Recently, clients of Deutsche who invested in the exchange-traded commodity Xetra-Gold are facing problems when they want to obtain physical gold, according to German website Godmode-Trader.de.
Xetra-Gold is a bond on the Deutsche Börse commodities market, and Deutsche Bank is a designated sponsor. On the website, Xetra-Gold says its clients have the right for physical delivery of gold.
“Physically backed: The issuer uses the proceeds from the issue of Xetra-Gold to purchase gold. The physical gold is held in custody for the issuer in the Frankfurt vaults of Clearstream Banking AG, a wholly-owned subsidiary of Deutsche Börse. In order to facilitate the delivery of physical gold, the issuer holds a further limited amount of gold on an unallocated weight account with Umicore AG & Co.,” says Xetra-Gold.
However, despite claims that every virtual gram of gold is backed by the same amount of physical gold, clients have been refused the precious metal upon demand.
According to Godmode Trader, its reader “sought physical delivery of his holdings of Xetra-Gold. For this he approached, as instructed by the German Börse document, his principal bank, Deutsche Bank.” However, he was told that “the service” was no longer available for “reasons of business policy”.
Thus, troubles with delivering even small gold amounts to retail clients by Deutsche Bank may indicate that a global physical gold shortage is only growing.
Gold and silver prices have been consolidating in a sideways-to-lower pattern, and according to some technical analysts, this correction is nearing an end, and prices should resume their upward trend.
While traders continue to anticipate the decision of the Fed regarding a potential interest rate hike, the bond market looks more precarious each day.

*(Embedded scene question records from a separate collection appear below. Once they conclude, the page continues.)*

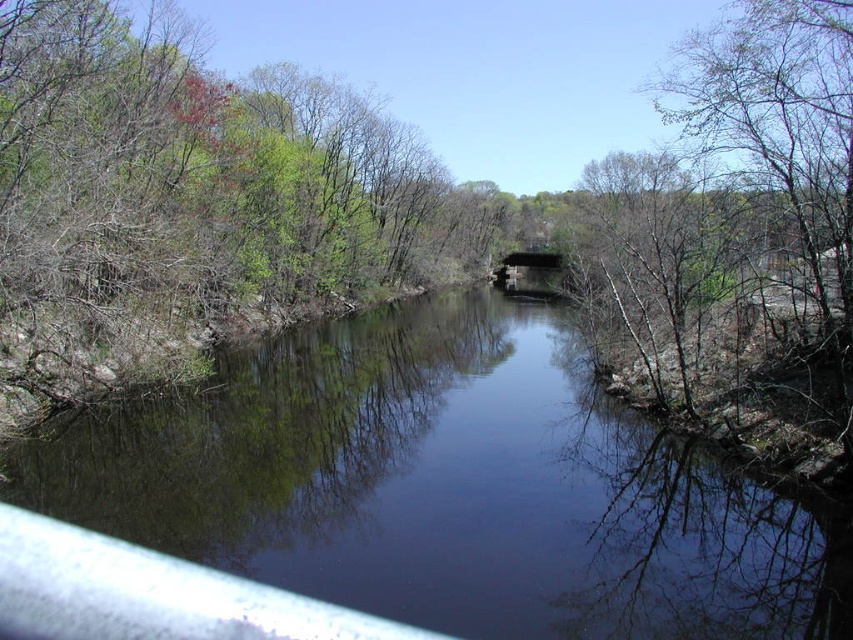
Does transparent water at center have a larger size compared to concrete bridge at center?

Incorrect, transparent water at center is not larger than concrete bridge at center.

In the scene shown: Is transparent water at center above concrete bridge at center?

No, transparent water at center is not above concrete bridge at center.

Is point (633, 492) positioned after point (515, 268)?

No, it is in front of (515, 268).

Find the location of a particular element. The height and width of the screenshot is (640, 853). transparent water at center is located at coordinates (450, 486).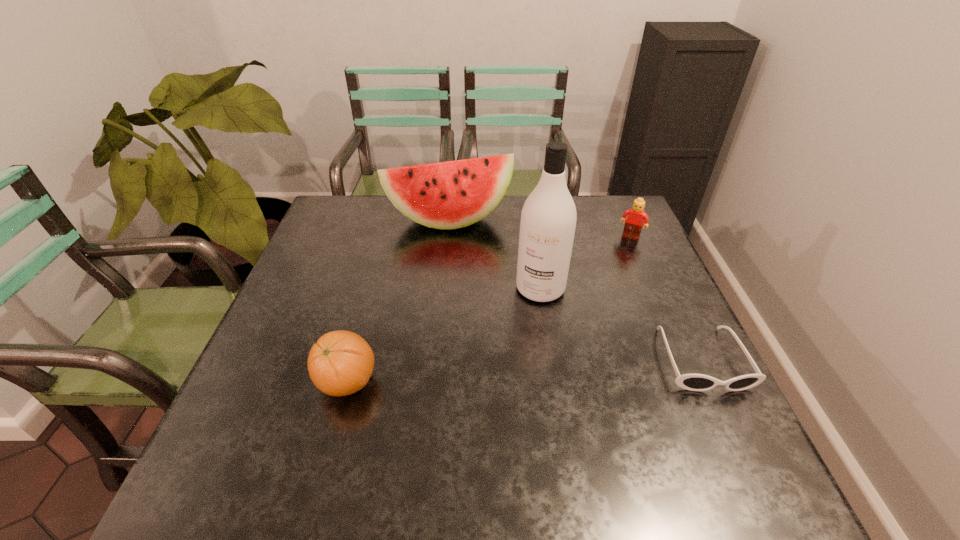
You are a GUI agent. You are given a task and a screenshot of the screen. Output one action in this format:
    pyautogui.click(x=<x>, y=<y>)
    Task: Click on the free region located on the front-facing side of the shampoo
    The width and height of the screenshot is (960, 540).
    Given the screenshot: What is the action you would take?
    pyautogui.click(x=486, y=398)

Central bank expansionary monetary policy has clearly failed to stimulate economic growth, and negative interest rates will not do much in this regard either. Despite this, central banks continue with the same old policies which will ultimately destroy the value of their respective currencies. In the long run this will push prices of gold and silver much higher as people all around the world lose confidence in the current financial system.